On Behalf of | Jan 2, 2019 | Family Law |

A couple in Michigan is celebrating their second marriage — to each other — now that the wife has finally gotten her first marriage out of the way.

After meeting in 2010 on MySpace, the couple dated for three years before deciding to marry. They had to wait until 2016, however, because the woman’s health issues kept interfering with their plans. In 2016, they finally tied the knot.

The only problem is that the marriage wasn’t legal.

Both the husband and wife had been married before. He had secured a divorce from his first wife in 2000. She thought that she’d been divorced from her first husband since 1993, while she was still living in Texas.

Shortly after her second marriage, however, she was shocked to discover that she was legally a bigamist. Her marriage had never been finalized. The Texas family court judge who oversaw her divorce had died, and somehow the paperwork never got finished. Without it, she wasn’t actually free to marry again — although she hadn’t intentionally done anything wrong.

A little bit of legal finesse was required to bring the woman’s first marriage to a close. Then, to set the record right, the woman and her new-found love appeared before a judge in a Michigan court to have their marriage voided — right before asking the judge to remarry them.
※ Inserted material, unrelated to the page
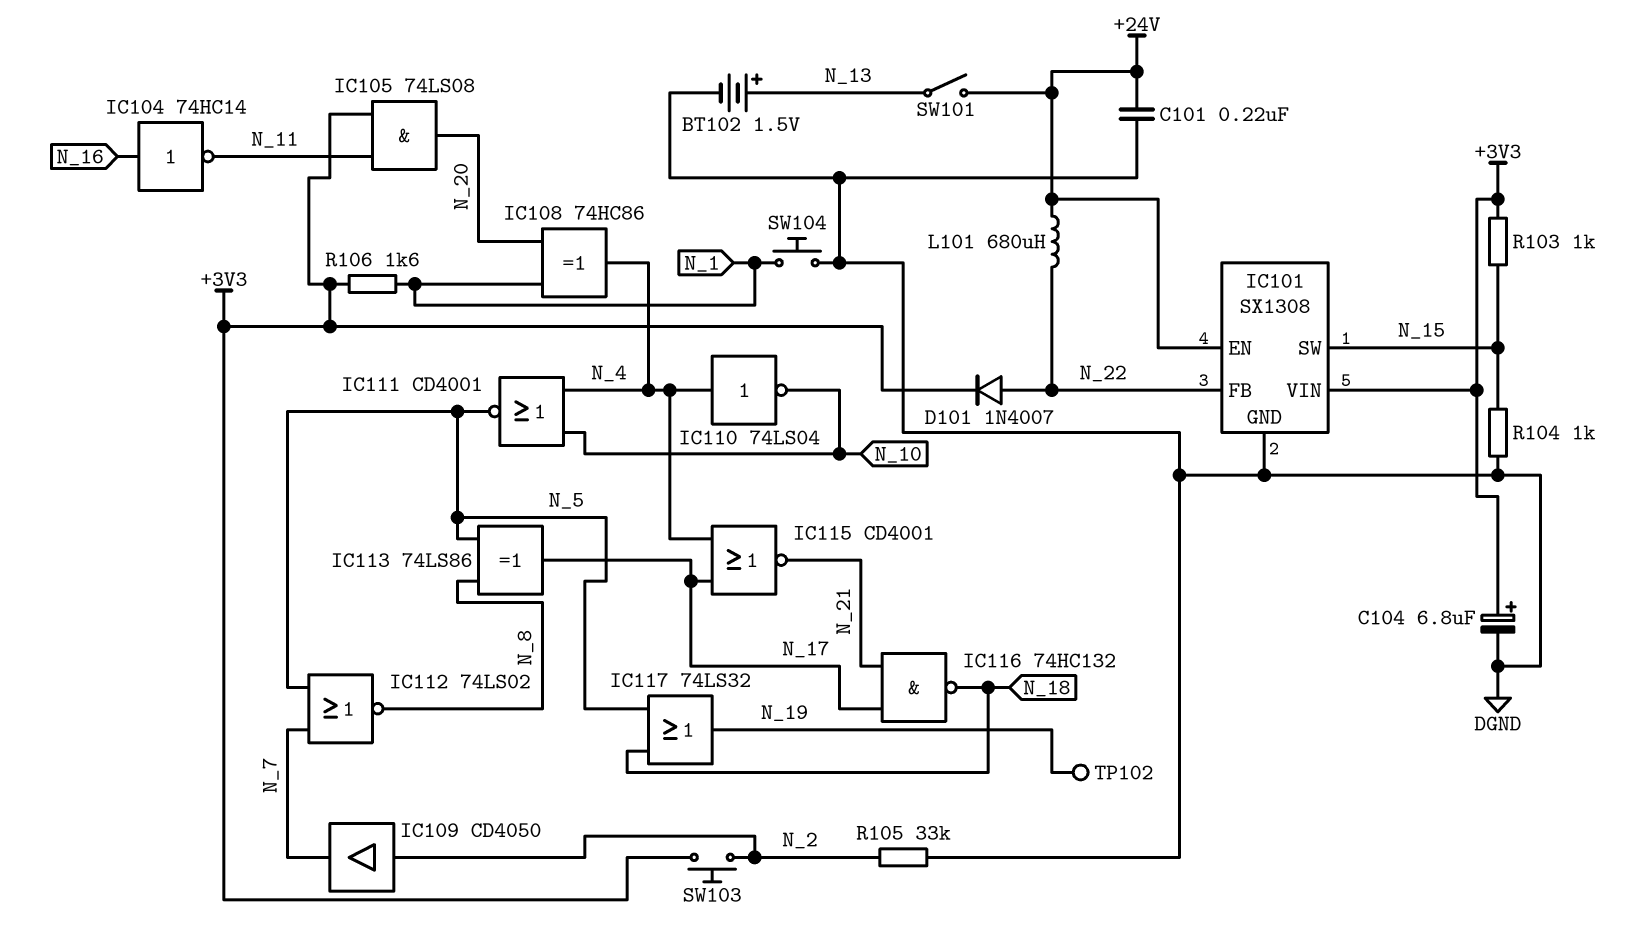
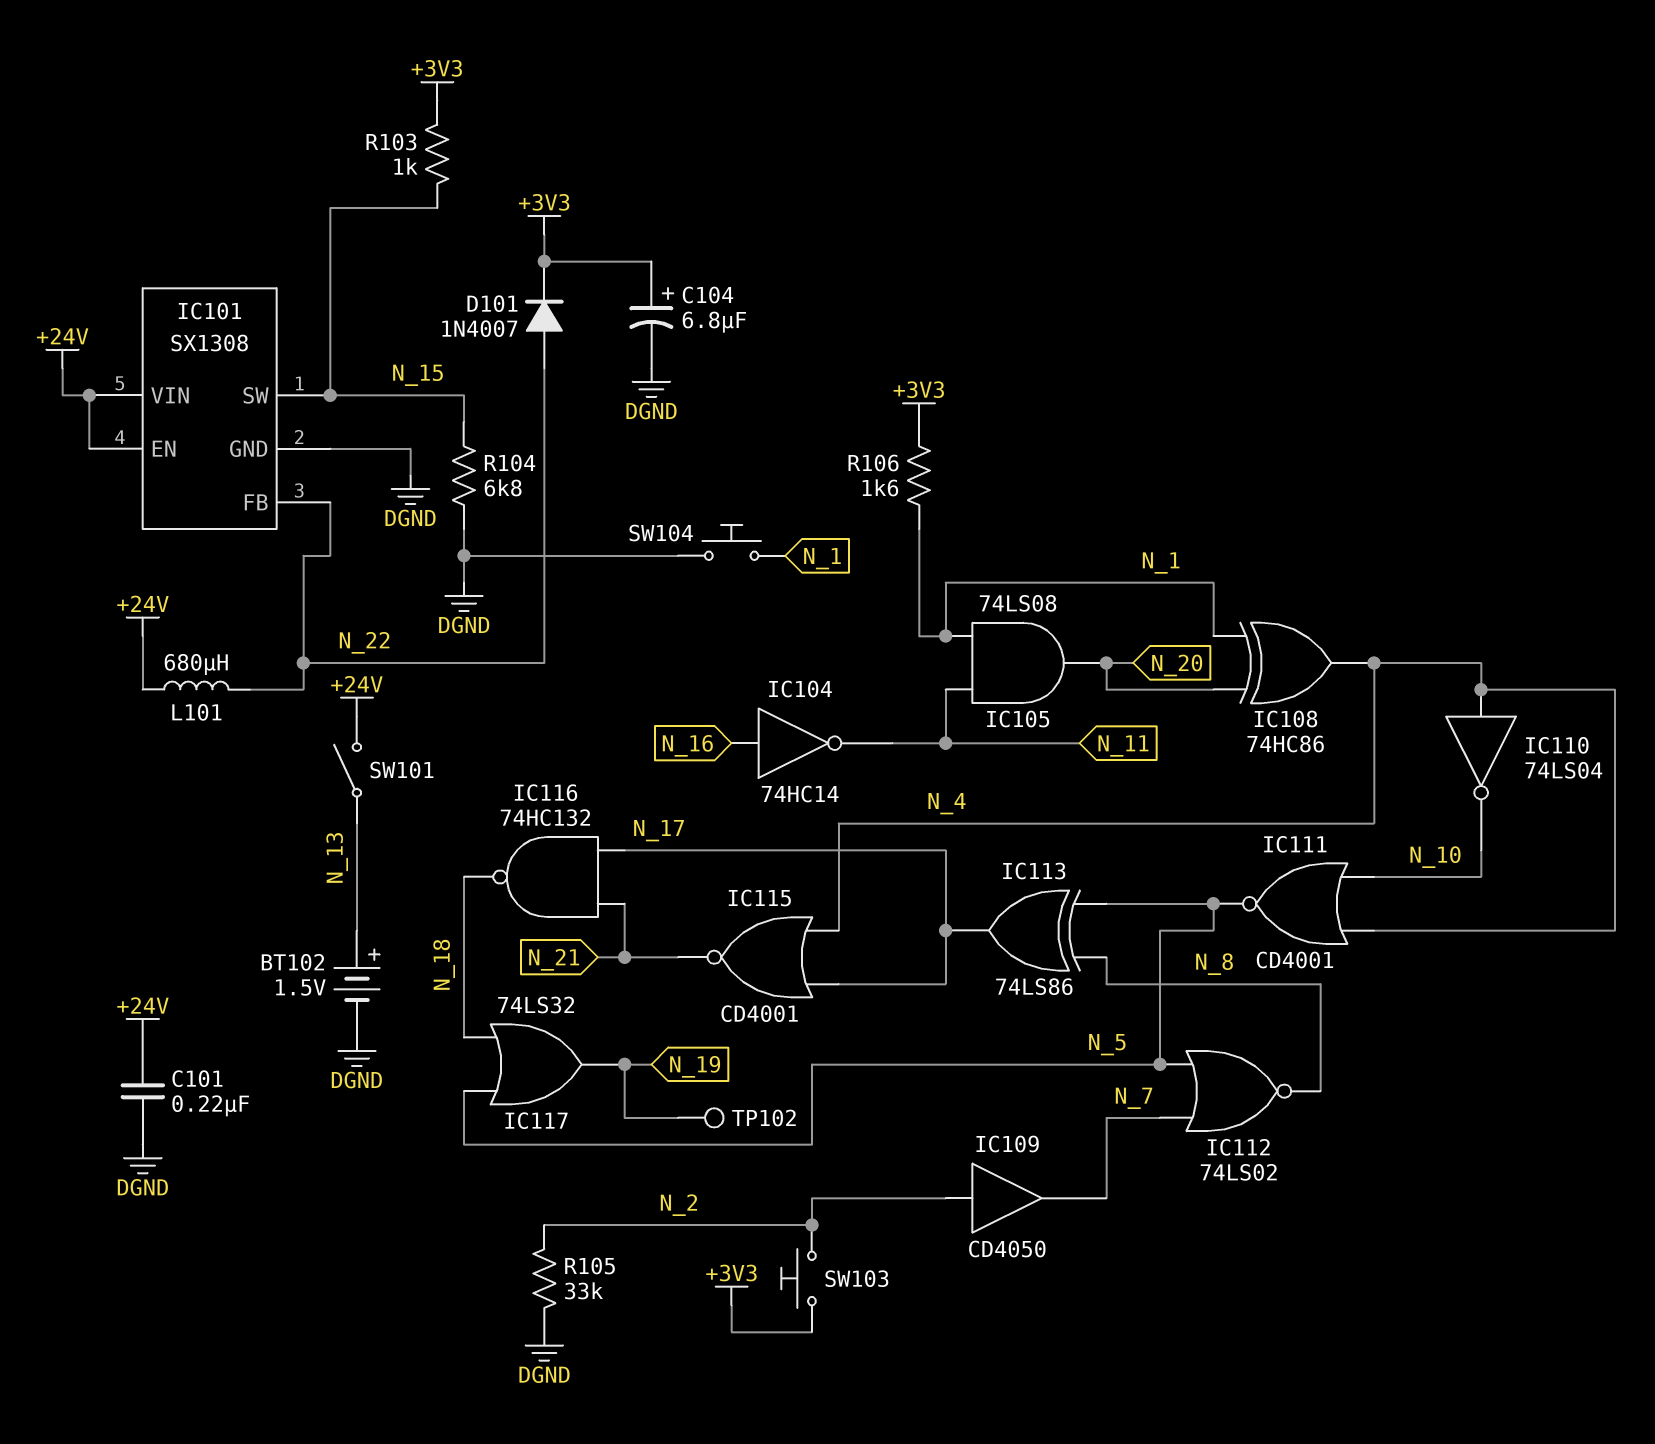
IC101 pin VIN: +3V3 -> +24V
IC105: AND 74LS08 (in +3V3, in N_11, out N_20) -> AND 74LS08 (in N_1, in N_11, out N_20)
R104: 1k (DGND, N_15) -> 6.8k (DGND, N_15)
While this kind of thing definitely isn’t the normal road to the altar for most couples, it does show the perils of not making certain that everything is properly finalized in a family court case. After a divorce is approved by the judge, a court order has to be issued. It becomes enforceable once it is filed with the court clerk. Sometimes a backlog with the courts will cause a delay — and that can mislead people into thinking that their divorces are done before they really are.

Situations like this illustrate the value of having an experienced divorce attorney in your corner. That’s often the best way to avoid unexpected upsets months — or years — down the line.